- Your assignment:
Transcribe every line of the data below verbatim, character for character.

[Data records — start]

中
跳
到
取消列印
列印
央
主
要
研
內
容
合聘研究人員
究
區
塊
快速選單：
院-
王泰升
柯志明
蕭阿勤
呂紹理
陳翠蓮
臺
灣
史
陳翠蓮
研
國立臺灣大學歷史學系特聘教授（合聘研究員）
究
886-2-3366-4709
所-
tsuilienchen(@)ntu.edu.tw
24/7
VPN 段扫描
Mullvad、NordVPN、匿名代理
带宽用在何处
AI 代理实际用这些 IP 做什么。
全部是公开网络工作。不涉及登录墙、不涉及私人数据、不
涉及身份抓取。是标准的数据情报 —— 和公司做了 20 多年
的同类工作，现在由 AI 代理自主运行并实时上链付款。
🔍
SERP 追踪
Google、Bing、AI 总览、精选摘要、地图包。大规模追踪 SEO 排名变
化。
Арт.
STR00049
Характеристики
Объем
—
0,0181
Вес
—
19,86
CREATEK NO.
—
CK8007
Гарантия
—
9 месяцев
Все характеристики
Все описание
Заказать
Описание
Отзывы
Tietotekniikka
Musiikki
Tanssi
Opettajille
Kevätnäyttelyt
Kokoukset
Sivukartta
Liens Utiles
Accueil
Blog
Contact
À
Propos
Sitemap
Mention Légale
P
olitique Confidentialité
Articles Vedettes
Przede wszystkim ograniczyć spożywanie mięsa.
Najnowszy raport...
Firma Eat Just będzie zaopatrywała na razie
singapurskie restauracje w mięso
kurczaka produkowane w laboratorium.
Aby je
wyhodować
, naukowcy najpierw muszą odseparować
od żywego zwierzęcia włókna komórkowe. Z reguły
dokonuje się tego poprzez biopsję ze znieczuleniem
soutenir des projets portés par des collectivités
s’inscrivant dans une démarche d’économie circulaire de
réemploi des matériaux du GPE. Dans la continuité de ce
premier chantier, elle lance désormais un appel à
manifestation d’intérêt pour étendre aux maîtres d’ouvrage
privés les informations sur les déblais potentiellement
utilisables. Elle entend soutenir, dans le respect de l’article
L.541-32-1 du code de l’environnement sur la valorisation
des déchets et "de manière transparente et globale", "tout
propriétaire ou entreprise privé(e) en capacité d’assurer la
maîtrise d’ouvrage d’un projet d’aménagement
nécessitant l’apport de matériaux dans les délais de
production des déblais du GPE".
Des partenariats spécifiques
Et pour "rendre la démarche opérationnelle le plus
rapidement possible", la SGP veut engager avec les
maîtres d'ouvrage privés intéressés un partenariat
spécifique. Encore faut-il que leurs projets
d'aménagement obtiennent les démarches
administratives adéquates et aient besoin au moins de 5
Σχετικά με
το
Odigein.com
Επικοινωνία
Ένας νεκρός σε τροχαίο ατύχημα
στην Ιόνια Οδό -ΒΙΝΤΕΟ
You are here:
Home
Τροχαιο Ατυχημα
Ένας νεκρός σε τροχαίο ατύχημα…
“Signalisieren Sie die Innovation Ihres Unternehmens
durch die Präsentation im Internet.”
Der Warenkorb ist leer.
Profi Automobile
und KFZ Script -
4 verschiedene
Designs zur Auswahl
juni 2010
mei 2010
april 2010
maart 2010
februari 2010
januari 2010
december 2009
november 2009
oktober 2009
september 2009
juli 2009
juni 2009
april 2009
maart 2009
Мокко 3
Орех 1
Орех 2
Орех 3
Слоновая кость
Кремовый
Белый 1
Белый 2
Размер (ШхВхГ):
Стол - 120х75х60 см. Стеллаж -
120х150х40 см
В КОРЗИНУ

[Data records — finish]

- Exercise result:
中
跳
到
取消列印
列印
央
主
要
研
內
容
合聘研究人員
究
區
塊
快速選單：
院-
王泰升
柯志明
蕭阿勤
呂紹理
陳翠蓮
臺
灣
史
陳翠蓮
研
國立臺灣大學歷史學系特聘教授（合聘研究員）
究
886-2-3366-4709
所-
tsuilienchen(@)ntu.edu.tw
24/7
VPN 段扫描
Mullvad、NordVPN、匿名代理
带宽用在何处
AI 代理实际用这些 IP 做什么。
全部是公开网络工作。不涉及登录墙、不涉及私人数据、不
涉及身份抓取。是标准的数据情报 —— 和公司做了 20 多年
的同类工作，现在由 AI 代理自主运行并实时上链付款。
🔍
SERP 追踪
Google、Bing、AI 总览、精选摘要、地图包。大规模追踪 SEO 排名变
化。
Арт.
STR00049
Характеристики
Объем
—
0,0181
Вес
—
19,86
CREATEK NO.
—
CK8007
Гарантия
—
9 месяцев
Все характеристики
Все описание
Заказать
Описание
Отзывы
Tietotekniikka
Musiikki
Tanssi
Opettajille
Kevätnäyttelyt
Kokoukset
Sivukartta
Liens Utiles
Accueil
Blog
Contact
À
Propos
Sitemap
Mention Légale
P
olitique Confidentialité
Articles Vedettes
Przede wszystkim ograniczyć spożywanie mięsa.
Najnowszy raport...
Firma Eat Just będzie zaopatrywała na razie
singapurskie restauracje w mięso
kurczaka produkowane w laboratorium.
Aby je
wyhodować
, naukowcy najpierw muszą odseparować
od żywego zwierzęcia włókna komórkowe. Z reguły
dokonuje się tego poprzez biopsję ze znieczuleniem
soutenir des projets portés par des collectivités
s’inscrivant dans une démarche d’économie circulaire de
réemploi des matériaux du GPE. Dans la continuité de ce
premier chantier, elle lance désormais un appel à
manifestation d’intérêt pour étendre aux maîtres d’ouvrage
privés les informations sur les déblais potentiellement
utilisables. Elle entend soutenir, dans le respect de l’article
L.541-32-1 du code de l’environnement sur la valorisation
des déchets et "de manière transparente et globale", "tout
propriétaire ou entreprise privé(e) en capacité d’assurer la
maîtrise d’ouvrage d’un projet d’aménagement
nécessitant l’apport de matériaux dans les délais de
production des déblais du GPE".
Des partenariats spécifiques
Et pour "rendre la démarche opérationnelle le plus
rapidement possible", la SGP veut engager avec les
maîtres d'ouvrage privés intéressés un partenariat
spécifique. Encore faut-il que leurs projets
d'aménagement obtiennent les démarches
administratives adéquates et aient besoin au moins de 5
Σχετικά με
το
Odigein.com
Επικοινωνία
Ένας νεκρός σε τροχαίο ατύχημα
στην Ιόνια Οδό -ΒΙΝΤΕΟ
You are here:
Home
Τροχαιο Ατυχημα
Ένας νεκρός σε τροχαίο ατύχημα…
“Signalisieren Sie die Innovation Ihres Unternehmens
durch die Präsentation im Internet.”
Der Warenkorb ist leer.
Profi Automobile
und KFZ Script -
4 verschiedene
Designs zur Auswahl
juni 2010
mei 2010
april 2010
maart 2010
februari 2010
januari 2010
december 2009
november 2009
oktober 2009
september 2009
juli 2009
juni 2009
april 2009
maart 2009
Мокко 3
Орех 1
Орех 2
Орех 3
Слоновая кость
Кремовый
Белый 1
Белый 2
Размер (ШхВхГ):
Стол - 120х75х60 см. Стеллаж -
120х150х40 см
В КОРЗИНУ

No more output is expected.